# Shark encounter at Ochre Point



## dunnyfromsouthoz (May 22, 2007)

A video from a couple of mates Ive kayaked with - they had an inquisitive 4m shark visit them during a paddle - amazing experience!
And quite close to shore too - maybe 200m/300m out?





or 




BTW Ochre point is between Moana and Maslins

Cheers
Dunny


----------



## scater (Nov 24, 2007)

That would be an amazing experience in a shityourselfinsideout kind of way.


----------



## Stealthfisha (Jul 21, 2009)

Awesome dunny
the second video you sent was cool too....
I enjoyed their reaction in the presence of something that big....
amazing how big they can get...the org that is tracking sharks in australia are monitoring a large female....they say she is over 5.5m...more like 6m.... :shock: ...

whats the record thats been recorded? 9.2m? I read that somewhere years ago..I think in the guiness or knowledge books....

------------------------------------------------------------------------

• [THINGS TO DO]
A) In the shark thread, rewrite everything from "## Stealthfisha (Jul" down to "or knowledge books....", changing "Awesome" to "Great".
B) Carry on the forum thread about the shark at Ochre Point, starting after its final post.

• [RECORD EXTRACTS]
------------------------------------------------------------------------

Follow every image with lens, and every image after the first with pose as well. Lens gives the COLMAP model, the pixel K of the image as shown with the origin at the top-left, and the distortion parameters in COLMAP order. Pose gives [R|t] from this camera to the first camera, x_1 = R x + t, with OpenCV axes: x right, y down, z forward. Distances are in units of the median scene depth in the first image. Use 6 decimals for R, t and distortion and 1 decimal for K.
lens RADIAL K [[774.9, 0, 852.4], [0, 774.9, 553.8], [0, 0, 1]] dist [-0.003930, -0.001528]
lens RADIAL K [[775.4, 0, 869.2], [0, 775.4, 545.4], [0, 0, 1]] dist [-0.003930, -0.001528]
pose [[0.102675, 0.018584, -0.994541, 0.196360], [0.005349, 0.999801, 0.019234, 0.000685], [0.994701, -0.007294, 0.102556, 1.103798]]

------------------------------------------------------------------------

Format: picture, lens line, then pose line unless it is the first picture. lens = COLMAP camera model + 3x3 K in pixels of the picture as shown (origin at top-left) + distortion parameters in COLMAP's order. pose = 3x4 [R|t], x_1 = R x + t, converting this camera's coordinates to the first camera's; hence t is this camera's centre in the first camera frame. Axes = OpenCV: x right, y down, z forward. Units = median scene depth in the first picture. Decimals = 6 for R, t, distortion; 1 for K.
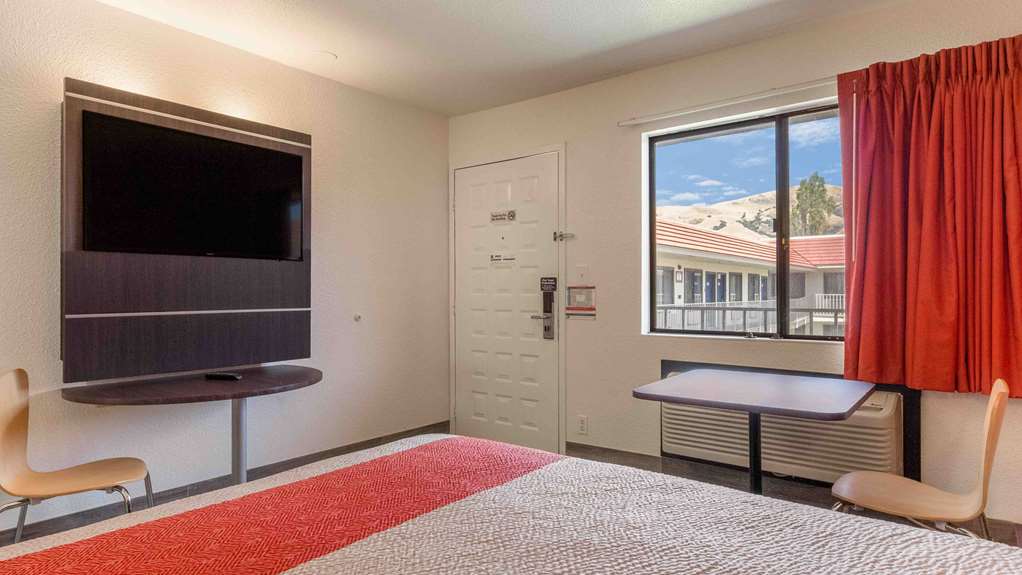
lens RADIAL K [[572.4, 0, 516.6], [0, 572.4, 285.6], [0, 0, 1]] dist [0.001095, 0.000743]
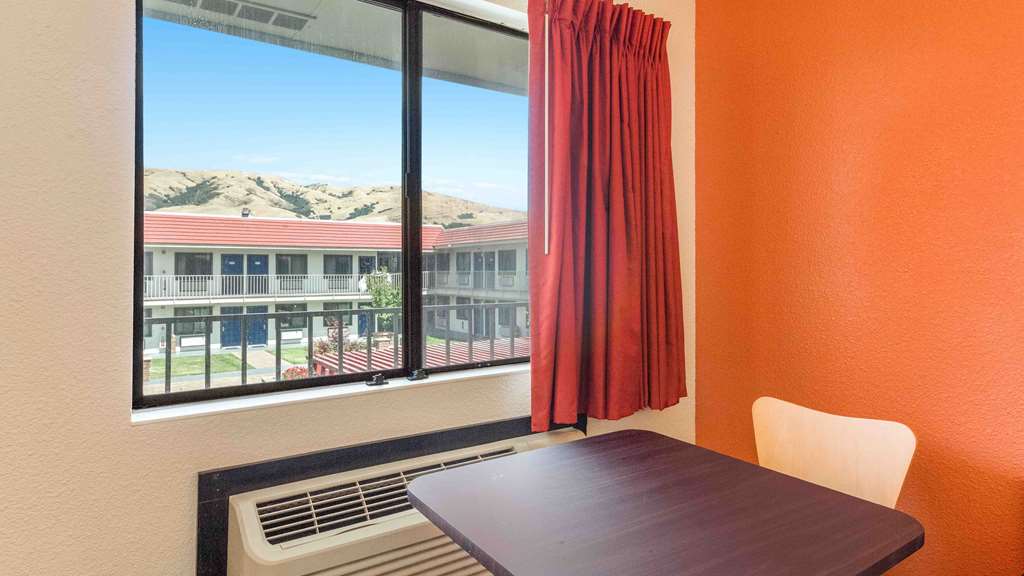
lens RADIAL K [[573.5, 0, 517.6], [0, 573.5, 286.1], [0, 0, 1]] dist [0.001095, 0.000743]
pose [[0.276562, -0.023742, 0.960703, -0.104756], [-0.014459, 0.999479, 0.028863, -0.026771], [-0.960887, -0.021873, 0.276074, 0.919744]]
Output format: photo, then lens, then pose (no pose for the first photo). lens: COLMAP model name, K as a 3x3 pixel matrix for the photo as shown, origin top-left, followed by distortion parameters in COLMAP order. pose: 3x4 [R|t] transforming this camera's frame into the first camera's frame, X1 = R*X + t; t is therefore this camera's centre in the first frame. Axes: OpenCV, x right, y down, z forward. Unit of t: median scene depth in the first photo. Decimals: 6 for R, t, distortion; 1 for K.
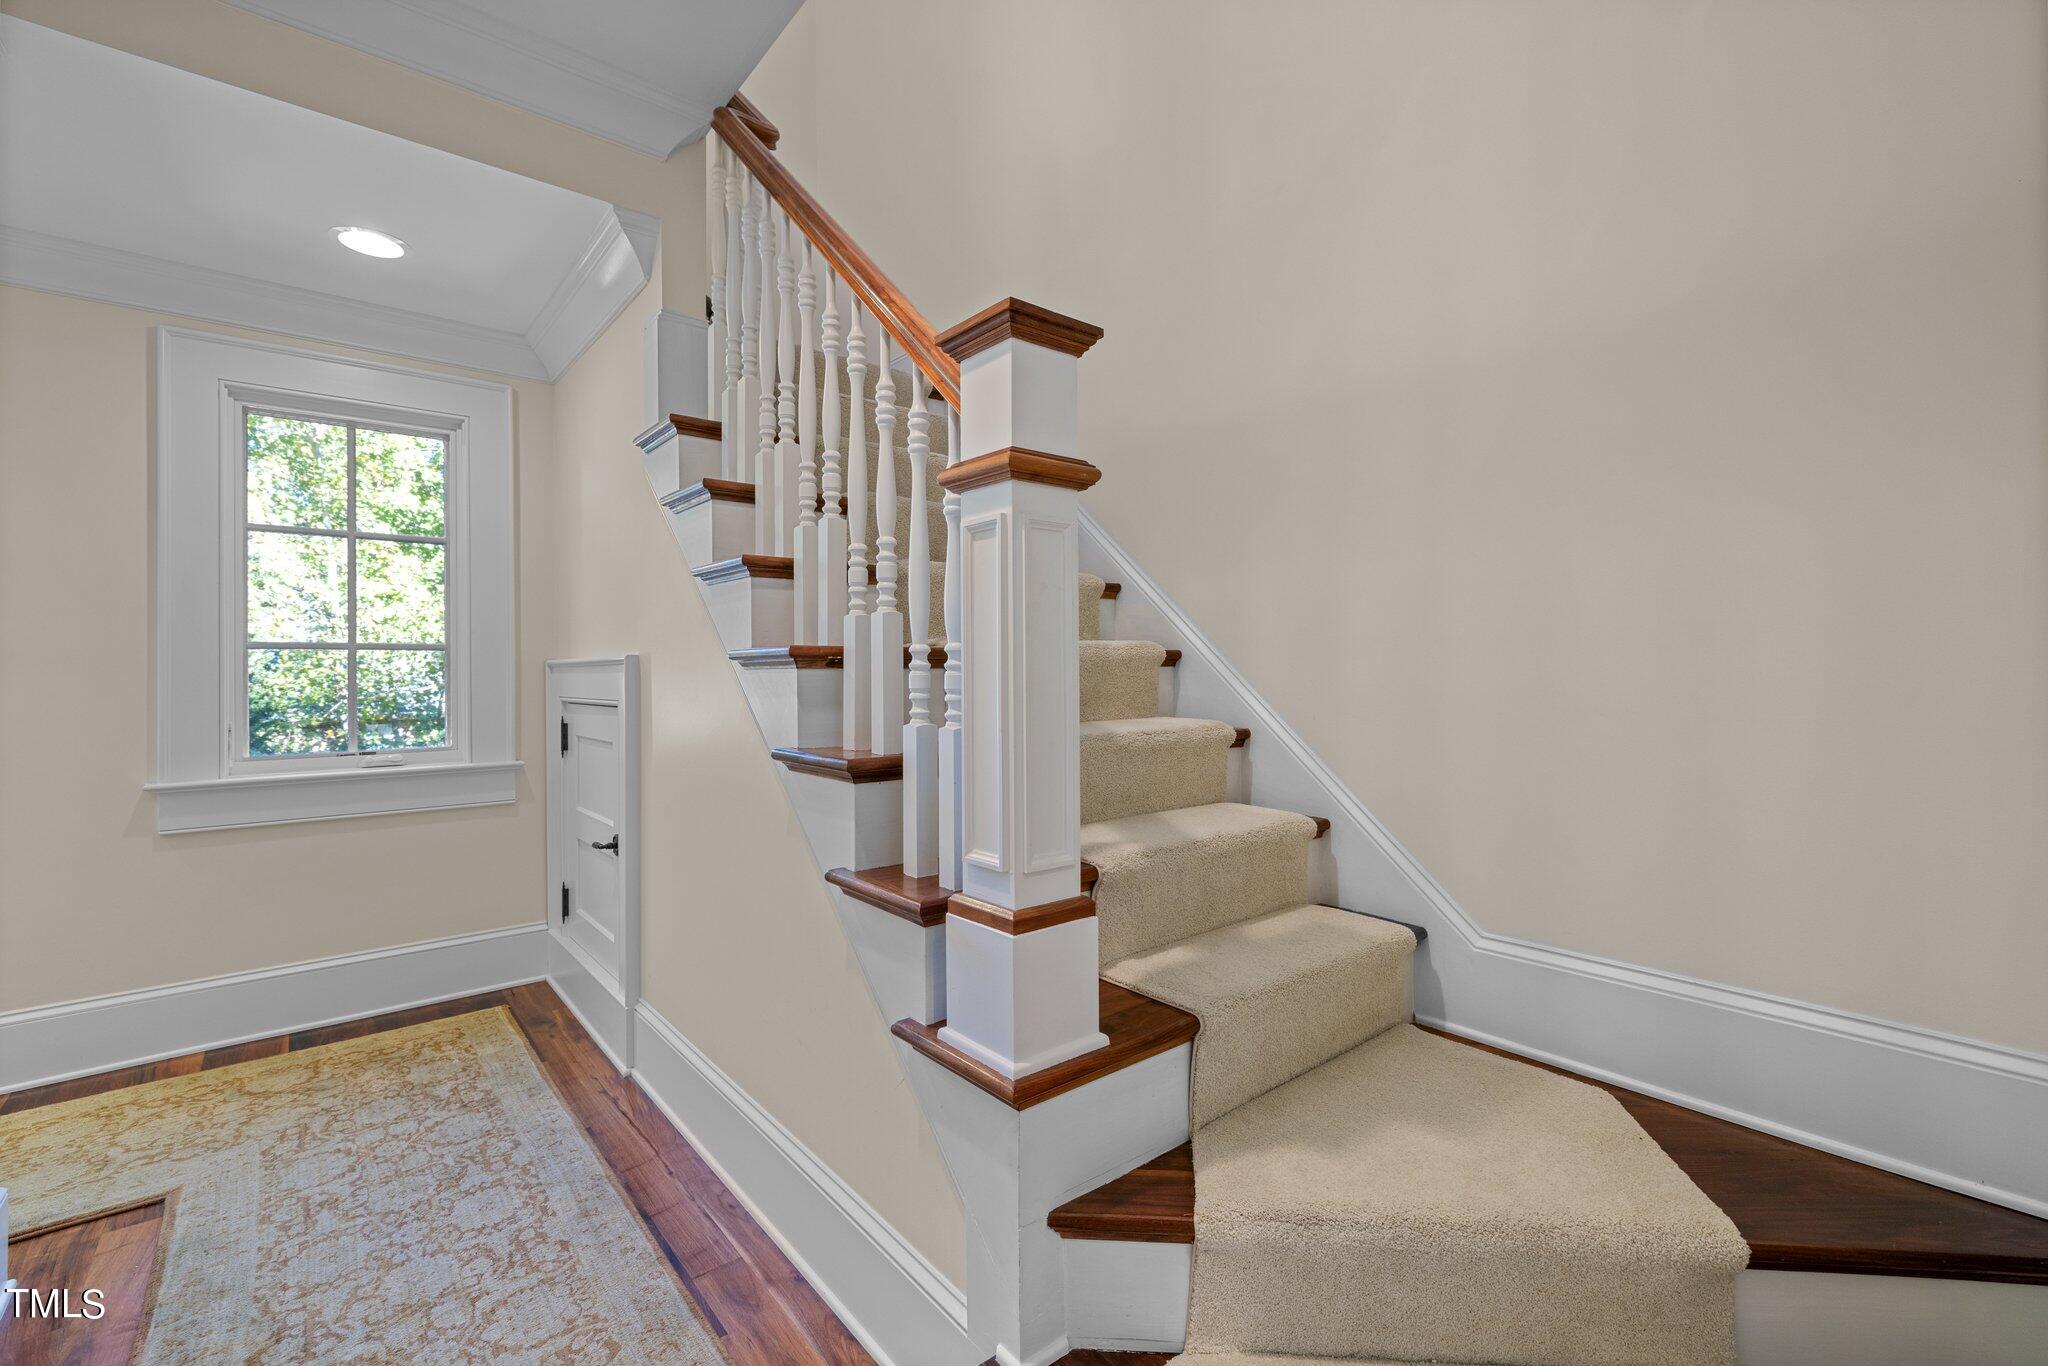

------------------------------------------------------------------------

• [RESPONSES]
A)
## Stealthfisha (Jul 21, 2009)

Great dunny
the second video you sent was cool too....
I enjoyed their reaction in the presence of something that big....
amazing how big they can get...the org that is tracking sharks in australia are monitoring a large female....they say she is over 5.5m...more like 6m.... :shock: ...

whats the record thats been recorded? 9.2m? I read that somewhere years ago..I think in the guiness or knowledge books....

B)
----------



## scater (Nov 24, 2007)

Stealthfisha said:


> Awesome dunny
> the second video you sent was cool too....
> I enjoyed their reaction in the presence of something that big....
> amazing how big they can get...the org that is tracking sharks in australia are monitoring a large female....they say she is over 5.5m...more like 6m.... :shock: ...
> ...


Six, with some unreliable reports up to seven metres.


----------



## benjiaka (May 30, 2013)

I would have one pair of dirty skins post seeing that! Well done boys for your composure!


----------



## Barrabundy (Sep 29, 2008)

theyakshed.com


----------



## Squidley (May 8, 2010)

Love that big old gap between the fin and the tail. Your friends are lucky in a couple of ways.


----------



## Safa (Aug 4, 2006)

No under water footage.".....................don't worry I wouldn't have tried to get any either :lol: 
Good to see you guys did not panic ,lesson and rule No1


----------



## Ubolt (Dec 8, 2009)

OMG !!!!!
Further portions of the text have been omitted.